MARY MEAUX — Local brewery shows community news still (always) matters
I’m going to sound a little cliché here and say a lot has happened in the 20 years since I became a reporter.
I’ve grown and matured as a writer and as a human being — while still keeping my somewhat childish sense of humor that makes me, me.
But I digress.
Just as technology has evolved with leaps and bounds over the last two decades, so has the news industry. Yes, I am speaking of that old, tired trope. People have changed in the way they consume news, from papers delivered to their doors to digital newspapers delivered to your smartphone or computer to social media.
It sometimes stings when I hear in a negative tone — “the media” this and that, and it’s hard to not take it personally because I know what goes in to make a community newspaper.
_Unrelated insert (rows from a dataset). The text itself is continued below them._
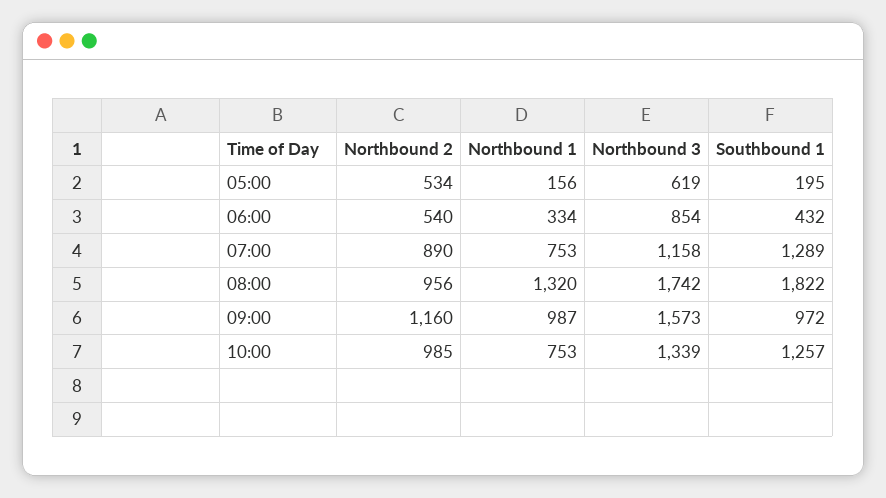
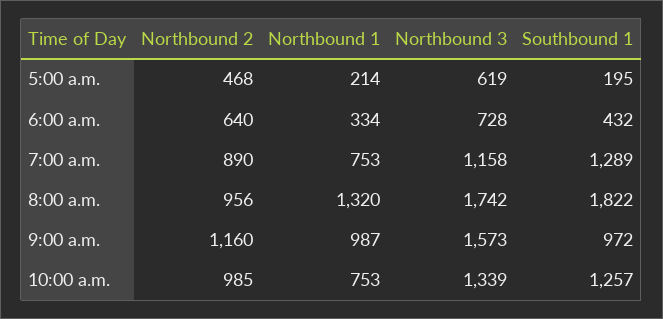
  {
    "Northbound 2": {
-     "05:00": 534,
+     "05:00": 468,
-     "06:00": 540,
+     "06:00": 640,
      "07:00": 890,
      "08:00": 956,
      "09:00": 1160,
      "10:00": 985
    },
    "Northbound 1": {
-     "05:00": 156,
+     "05:00": 214,
      "06:00": 334,
      "07:00": 753,
      "08:00": 1320,
      "09:00": 987,
      "10:00": 753
    },
    "Northbound 3": {
      "05:00": 619,
-     "06:00": 854,
+     "06:00": 728,
      "07:00": 1158,
      "08:00": 1742,
      "09:00": 1573,
      "10:00": 1339
    },
    "Southbound 1": {
      "05:00": 195,
      "06:00": 432,
      "07:00": 1289,
      "08:00": 1822,
      "09:00": 972,
      "10:00": 1257
    }
  }

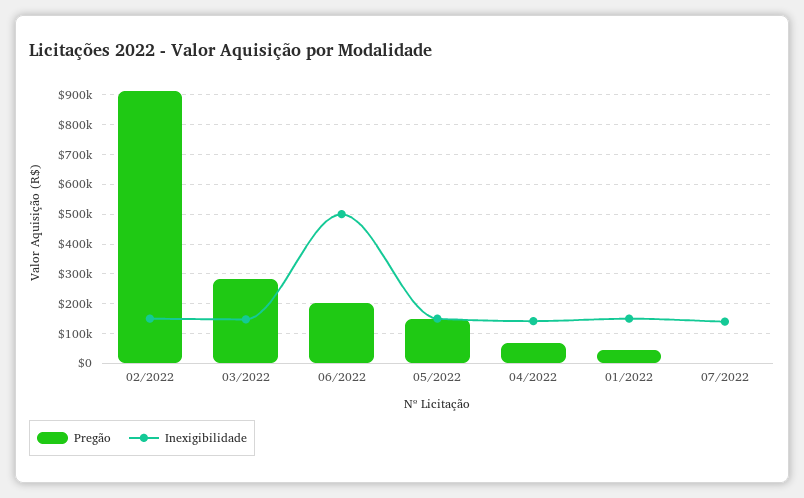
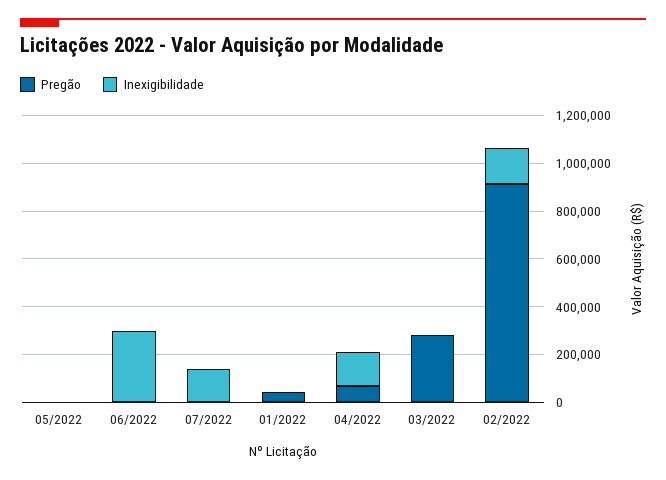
  {
    "Pregão": {
      "02/2022": 925000,
      "03/2022": 275000,
-     "06/2022": 200000,
+     "06/2022": 0,
-     "05/2022": 150000,
+     "05/2022": 0,
      "04/2022": 75000,
      "01/2022": 50000,
      "07/2022": 0
    },
    "Inexigibilidade": {
      "02/2022": 150000,
-     "03/2022": 150000,
+     "03/2022": 0,
-     "06/2022": 500000,
+     "06/2022": 300000,
-     "05/2022": 150000,
+     "05/2022": 0,
      "04/2022": 150000,
-     "01/2022": 150000,
+     "01/2022": 0,
      "07/2022": 150000
    }
  }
It’s not my job to report on national news. That’s for others to do. My work as a community journalist is to be the storyteller.
I may be writing about the newest business that opened in your community and tell their story, showing what they offer and even why, or what led that person to start a business.
I may show what it took to open that business. Did they have to go to the city to get the OK?
I remember back around 2015 I was the first to report — I rarely tout that I was the first to report something — that two local guys wanted to open something called a brewpub in Port Neches.
The idea was the brainchild of Tyler Blount and David Pool. Blount visited one of the city’s boards early on and pitched the idea, but at that time the city did not have the proper zoning for businesses like this.
There was a lot of homework to do.
By summer 2015 the bureaucratic journey was well on its way when the Port Neches City Council gave the green light for a conditional use permit to run a brew pub following a public hearing and meeting.
And yes, we, a small town newspaper, were there to chronicle this.
But that was the tip of the iceberg for the business partners because there was still state and federal licensing to obtain, which was time consuming.
We followed along as Neches Brewing Company, the first of its kind in Mid- and South Jefferson County, became a reality.
We told their story as the business evolved — entertainment, new brews, success and now, their struggle as Texas Gov. Greg Abbott keeps brewpubs, bars and wineries shut down going on seven weeks.
And this is one example of community journalism and the importance of the news media.
There are almost endless stories at our doorsteps to tell; some uplifting to read, some informative, some sad, some disheartening, but it is what it is. No spin, just facts.